= Cristòfor Taltabull =

Spanish composer and music pedagogue (1888–1964)

Cristòfor Taltabull (28 July 1888 – 1 May 1964) was a Spanish composer and pedagogue who played a role in the reconstruction of musical life in Catalonia after the Spanish Civil War.

==Biography==

Taltabull was born in Barcelona. He came from an educated, middle-class family and studied music (mainly piano) locally. Upon the first publication of his work in 1907, he moved to Munich to study aesthetics and music theory under Franz Wiedermeyer. He also studied composition in Leipzig with Max Reger, to whom Taltabull dedicated his Sonatina per a piano (1910).

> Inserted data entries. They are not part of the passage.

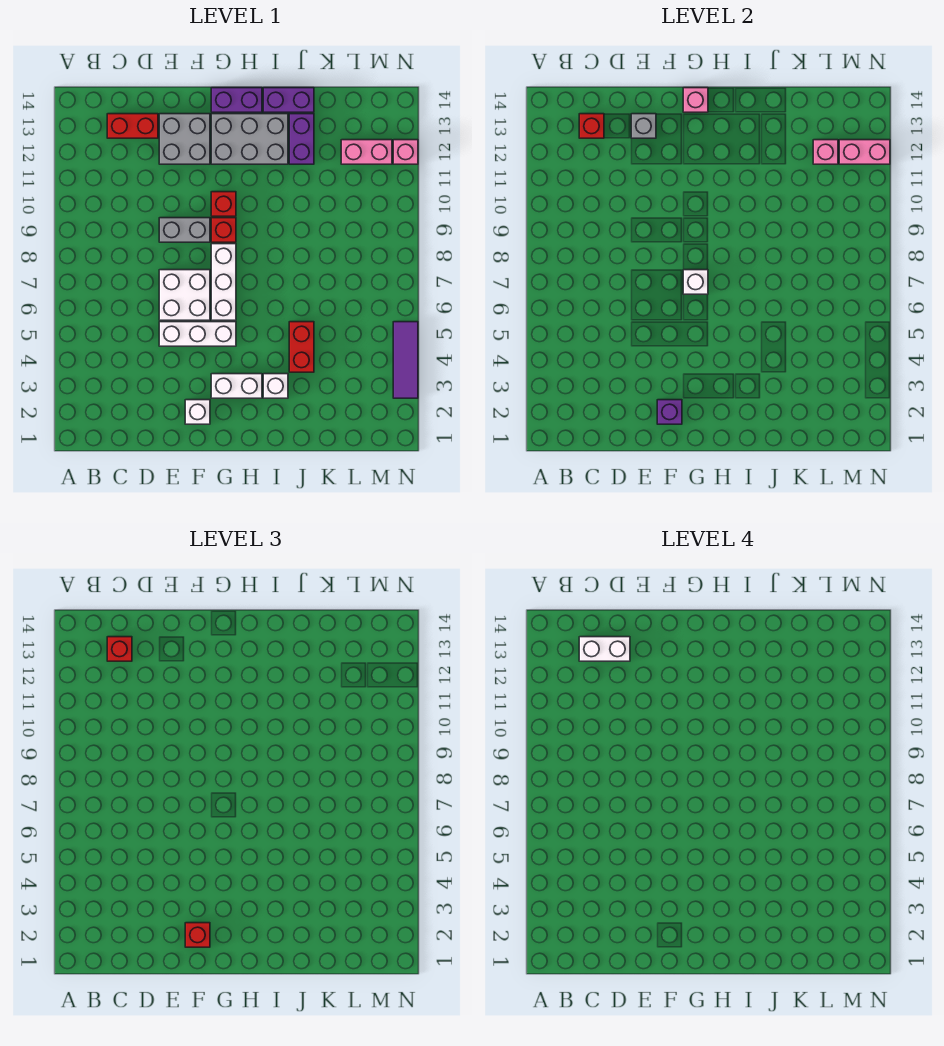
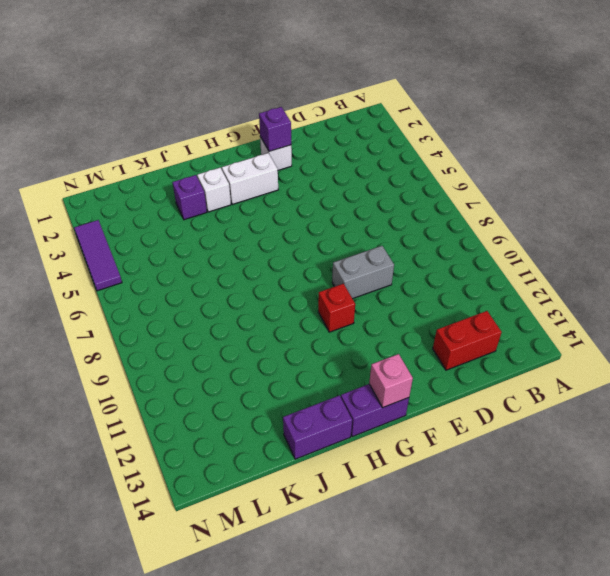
purple 1x1 brick [172,175,207,220] -> none
none -> white 1x3 brick [159,322,236,346]
none -> white 2x2 brick [159,270,210,320]
none -> grey 2x2 brick [159,114,210,164]

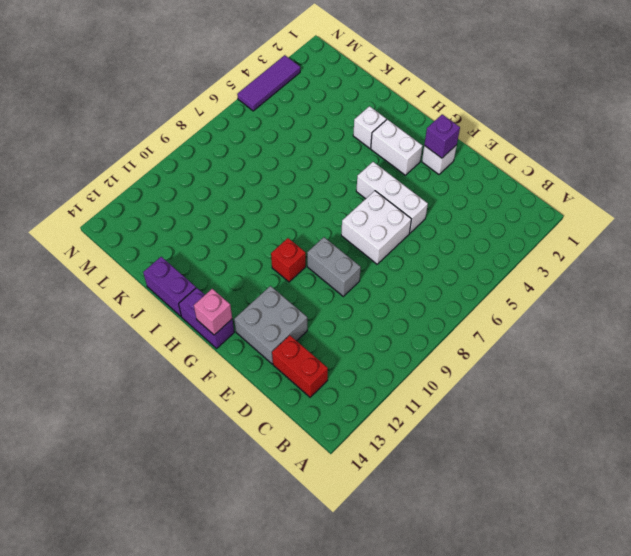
none -> white 1x3 brick [211,244,236,320]
none -> red 1x1 brick [211,218,236,242]
none -> grey 2x3 brick [211,114,288,164]

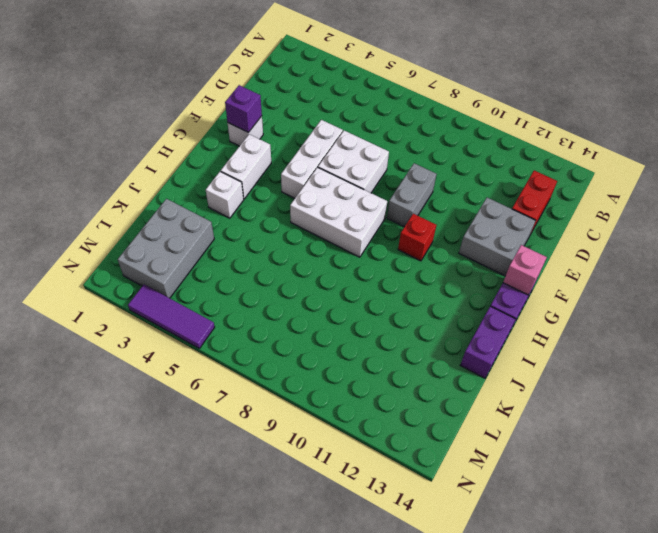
white 2x3 brick [290,167,387,257] -> white 1x3 brick [211,244,236,320]
grey 2x3 brick [118,199,214,298] -> grey 2x3 brick moved to [211,114,288,164]
none -> red 1x1 brick [211,218,236,242]
none -> red 1x2 brick [289,322,314,372]
none -> purple 1x2 brick [289,114,314,164]

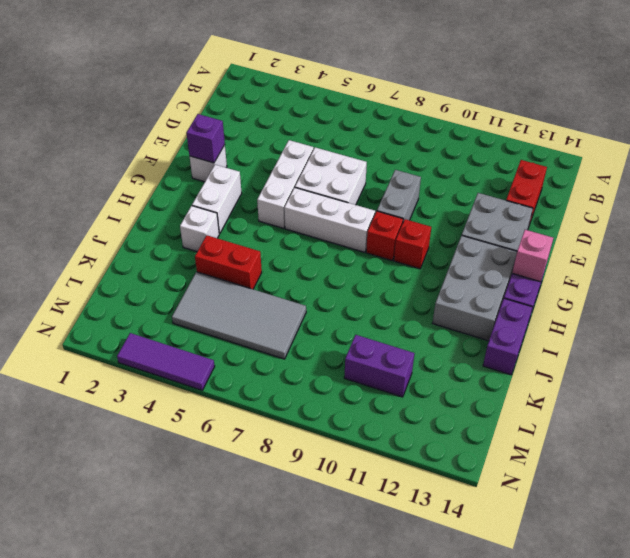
grey 2x4 tile [172,272,306,359] -> none
purple 1x2 brick [344,335,414,397] -> purple 1x2 brick moved to [289,114,314,164]
none -> pink 1x2 brick [341,140,392,164]
none -> pink 1x1 brick [393,140,418,164]
none -> red 1x1 brick [579,114,604,138]

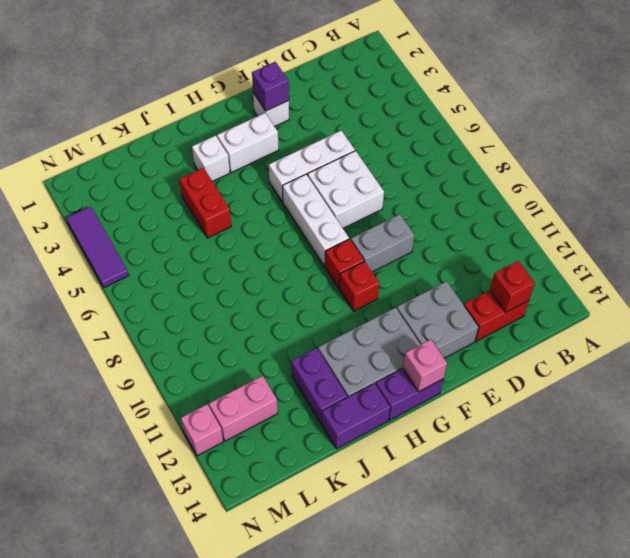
none -> grey 1x1 brick [631,114,656,138]
none -> white 1x1 brick [683,270,708,294]
none -> pink 1x1 brick [813,140,838,164]

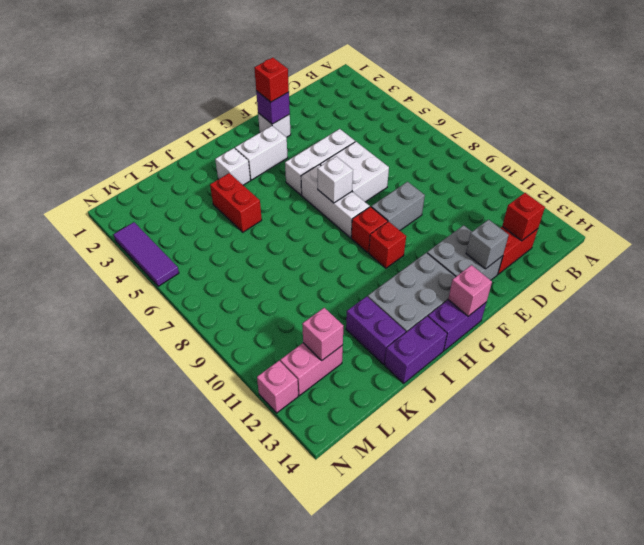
none -> pink 1x2 brick [839,140,890,164]
none -> red 1x1 brick [107,637,132,661]
none -> white 1x2 brick [579,637,630,661]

In 1911, after a brief stay in Barcelona, he established himself in Paris working as a composer, pianist, and arranger. While in Paris, he continued his musical studies with André Gedalge, Charles Tournemire and Charles Koechlin. He married Lea Masson in 1914. He was forced to leave Paris during the German invasion of France during World War II.

When Taltabull returned to Barcelona, he was received indifferently and did not find much professional success in Spain under Francisco Franco. He supported himself by giving private music lessons in his home. He died in Barcelona in 1964.

After his death, Taltabull's pupils celebrated him as a gifted teacher. Some of the most important Catalan musical figures of the later 20th century, such as Xavier Benguerel, Joan Guinjoan, Josep Mestres Quadreny, Josep Soler, and Salvador Moreno Manzano, were among Taltabull's students.

The archives and personal papers of Cristòfor Taltabull are preserved in the Biblioteca de Catalunya in Barcelona.